(RECORDS)

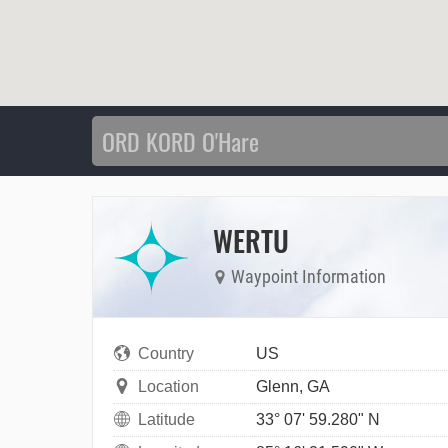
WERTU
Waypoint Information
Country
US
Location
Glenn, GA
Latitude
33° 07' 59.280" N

(End RECORDS)
(RECORDS)

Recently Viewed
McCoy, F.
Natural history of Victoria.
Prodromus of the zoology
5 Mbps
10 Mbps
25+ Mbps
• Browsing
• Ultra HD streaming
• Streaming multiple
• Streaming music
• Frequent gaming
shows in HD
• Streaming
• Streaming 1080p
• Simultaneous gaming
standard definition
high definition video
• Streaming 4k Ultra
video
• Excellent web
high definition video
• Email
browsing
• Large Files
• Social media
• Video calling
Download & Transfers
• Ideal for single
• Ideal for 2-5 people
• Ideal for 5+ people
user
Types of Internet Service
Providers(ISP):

(End RECORDS)

• _REQUIRED ACTION_
Select each line of the data above that contains the string "people".

• _TASK RESULT_
• Ideal for 2-5 people
• Ideal for 5+ people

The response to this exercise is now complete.